Steve_Omohundro comments on Limitations on Formal Verification for AI Safety

Steve_Omohundro 28 Aug 2024 20:39 UTC
3 points
2
Thinking more about the question of are there properties which we believe but for which we have no proof. And what do we do about those today and in an intended provable future?
I know of a few examples, especially in cryptography. One of the great successes of theoretical cryptography was the reduction the security of a whole bunch of cryptographic constructs to a single one: the existence of one way functions which are cheap to compute but expensive to invert: https://en.wikipedia.org/wiki/One-way_function That has been a great unifying discovery there and the way the cryptographers deal with it is that they just add the existence of one way functions as an extra axioms to their formal system! It does mean that if it turns out not to be true, then a lot of their proven secure system may actually not be. Fortunately, there is “Information-Theoretic Cryptography” https://www.cambridge.org/us/universitypress/subjects/engineering/communications-and-signal-processing/information-theoretic-cryptography?format=HB which doesn’t rely on any unproven assumptions but is somewhat more inconvenient to use.
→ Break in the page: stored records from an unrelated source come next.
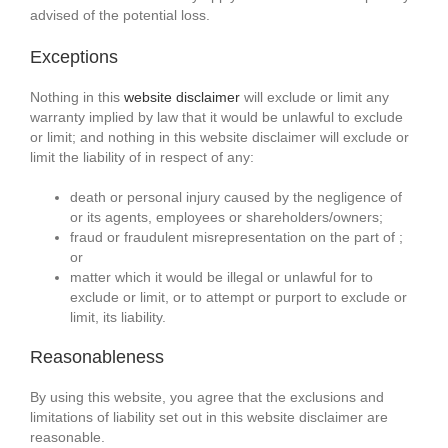
advised of the potential loss.
Exceptions
Nothing in this
website disclaimer
will exclude or limit any
warranty implied by law that it would be unlawful to exclude
or limit; and nothing in this website disclaimer will exclude or
limit the liability of in respect of any:
death or personal injury caused by the negligence of
or its agents, employees or shareholders/owners;
fraud or fraudulent misrepresentation on the part of ;
or
matter which it would be illegal or unlawful for to
exclude or limit, or to attempt or purport to exclude or
limit, its liability.
Reasonableness
By using this website, you agree that the exclusions and
limitations of liability set out in this website disclaimer are
reasonable.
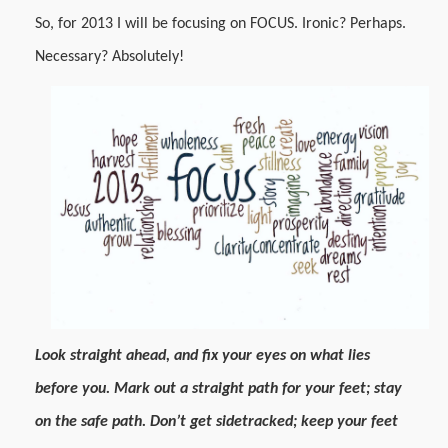
So, for 2013 I will be focusing on FOCUS. Ironic? Perhaps.
Necessary? Absolutely!
Look straight ahead, and fix your eyes on what lies
before you. Mark out a straight path for your feet; stay
on the safe path. Don’t get sidetracked; keep your feet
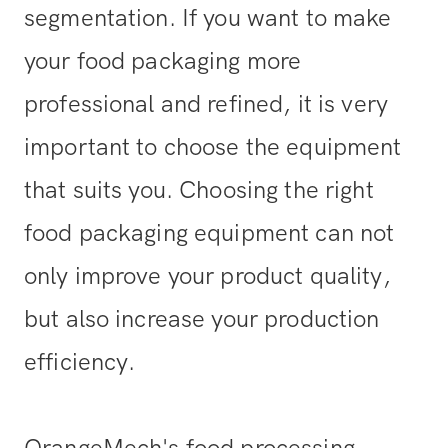
segmentation. If you want to make
your food packaging more
professional and refined, it is very
important to choose the equipment
that suits you. Choosing the right
food packaging equipment can not
only improve your product quality,
but also increase your production
efficiency.
OrangeMech's food processing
Then there’s “Public Key Cryptography” which rests on much dicier assumptions (such as factoring being hard). We already know that a bunch of those assumptions no longer hold in quantum computation but NIST recently announced 3 “post-quantum” standards https://csrc.nist.gov/projects/post-quantum-cryptography but I think there is still quite a lot of worry about them
More generally, mathematicians often have statements which they believe to be true (eg. P!=NP, the Riemann hypothesis, and others: https://en.wikipedia.org/wiki/List_of_unsolved_problems_in_mathematics On what evidence do mathematicians believe these statements? What happens if they use them in proofs of other statements?
Timothy Gowers wrote an insightful essay into these questions: “What Makes Mathematicians Believe Unproved Mathematical Statements?” https://www.semanticscholar.org/paper/What-Makes-Mathematicians-Believe-Unproved-Gowers/b17901cece820de845e57456eda06f892b5ba199
What does this mean for provable safety? One can always add any beliefs one likes to one’s axioms and prove things from there! If the axioms you have added turn out to be false, that can undo the guarantees about anything which depended on them. That suggests that one should try to limit unproven assumptions as much as possible! And it also seems to be a great strategy to follow the cryptographers and try to capture the essence of an assumption in a “standard” assumption whose validity can be tested in a variety of contexts.
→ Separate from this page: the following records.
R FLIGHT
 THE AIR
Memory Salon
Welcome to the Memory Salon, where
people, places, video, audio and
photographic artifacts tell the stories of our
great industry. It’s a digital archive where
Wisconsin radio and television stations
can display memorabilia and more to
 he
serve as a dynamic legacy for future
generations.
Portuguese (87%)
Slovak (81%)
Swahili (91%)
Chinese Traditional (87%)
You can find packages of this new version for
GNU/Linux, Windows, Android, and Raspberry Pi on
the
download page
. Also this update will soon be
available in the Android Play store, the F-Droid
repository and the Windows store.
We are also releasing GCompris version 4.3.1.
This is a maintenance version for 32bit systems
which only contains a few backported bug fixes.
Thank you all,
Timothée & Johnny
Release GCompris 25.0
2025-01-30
Physics aims to have a precise fundamental theory and to mathematically derive the consequences of that theory to explain all phenomena. From a mathematical point of view, physicists are notoriously “mathematically sloppy” using techniques which may often give the right answer but which may not be provable (eg. different perturbation methods, renormalization, path integrals, etc.) But, fortunately, more mathematically inclinded physicists have repeatedly come along afterwards and created precise formal models within which the physics derivations are justified.
Two big leaps in the tower of physics models are from deterministic quantum equations (eg. Schrodinger’s equation) to statistical representations of measurements and from particle descriptions of matter (eg. an ideal gas) to statistical mechanics representations based on probabilities. Huge literatures explore the meaning and character of those two leaps but my sense is that in general we can’t yet formally justify them, but that they are extremely well justified empirically. Physicists call these the assumptions of “Quantum decoherence” https://en.wikipedia.org/wiki/Quantum_decoherence and “Stosszahlansatz” or “Molecular chaos” https://en.wikipedia.org/wiki/Molecular_chaos
How do we deal with them formally? I think we have to do what physicists do and just add those assumptions as axioms to the formal models. This is risky in an adversarial context. We have to watch out for powerful adversaries (ie. powerful AIs) which can control matter at a level which enables them to violate these assumptions. Doesn’t seem likely to me, but we must be ever vigilant!
Something I would like to do in these situations but I don’t think we have the philosophical underpinnings for is to have precise provable estimates of the probabilities of these being true or false. Gowers makes some attempt at that but I’m not sure it’s formal yet. It’s a bit weird, it would be a probability for something which is objectively either true or false. So it would be a measure of our knowledge of the state. But it would be valuable for AI safety to have a justifiable measure for how much we need to worry about an adversary being able to violate our assumptions. And, ultimately, our current laws of physics are of this character. It would be great to have a precise measure of our confidence in various physical properties like symmetries (eg. time-invariance, translation invariance, rotational invarianc, etc.), conservation laws (mass/energy, momentum, lepton-number, etc.), etc.